● Task prompt: Please reproduce the lines in the entries below, starting at the line containing "Gratis frakt over 799 kr.*" and ending at the line containing "ezervate Dragon Food - marca inregistrata.", and leave out the pictures.

● Data records:
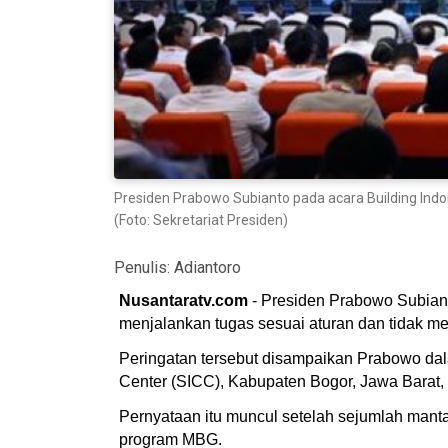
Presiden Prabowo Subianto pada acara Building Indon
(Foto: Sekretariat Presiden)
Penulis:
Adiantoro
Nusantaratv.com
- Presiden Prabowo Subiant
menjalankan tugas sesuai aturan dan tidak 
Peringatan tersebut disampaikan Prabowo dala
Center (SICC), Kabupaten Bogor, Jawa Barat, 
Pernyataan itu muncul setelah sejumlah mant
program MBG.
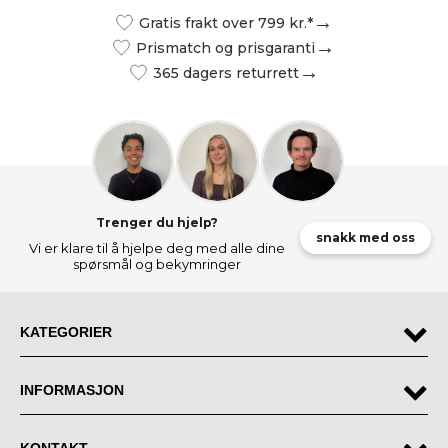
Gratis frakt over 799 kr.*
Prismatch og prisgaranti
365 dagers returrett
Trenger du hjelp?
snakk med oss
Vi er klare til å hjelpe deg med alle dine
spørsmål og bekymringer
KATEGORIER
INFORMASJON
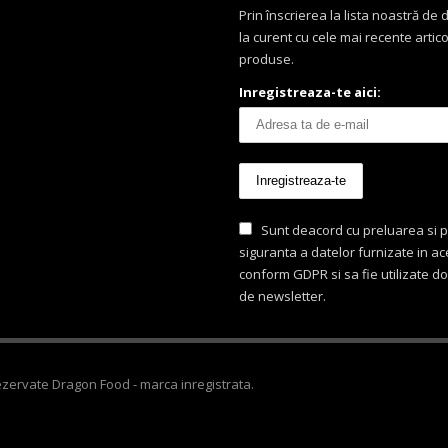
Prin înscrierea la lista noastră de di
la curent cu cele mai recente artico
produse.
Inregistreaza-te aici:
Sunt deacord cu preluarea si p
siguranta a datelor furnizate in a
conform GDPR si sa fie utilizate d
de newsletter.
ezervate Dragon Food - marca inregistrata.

...

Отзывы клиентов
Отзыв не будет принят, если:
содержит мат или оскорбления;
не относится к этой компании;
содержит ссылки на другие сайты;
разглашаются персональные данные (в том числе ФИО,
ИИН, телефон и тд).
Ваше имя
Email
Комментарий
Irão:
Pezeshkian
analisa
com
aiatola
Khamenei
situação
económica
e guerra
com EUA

● Answer to the problem:
Gratis frakt over 799 kr.*
Prismatch og prisgaranti
365 dagers returrett
Trenger du hjelp?
snakk med oss
Vi er klare til å hjelpe deg med alle dine
spørsmål og bekymringer
KATEGORIER
INFORMASJON
Prin înscrierea la lista noastră de di
la curent cu cele mai recente artico
produse.
Inregistreaza-te aici:
Sunt deacord cu preluarea si p
siguranta a datelor furnizate in a
conform GDPR si sa fie utilizate d
de newsletter.
ezervate Dragon Food - marca inregistrata.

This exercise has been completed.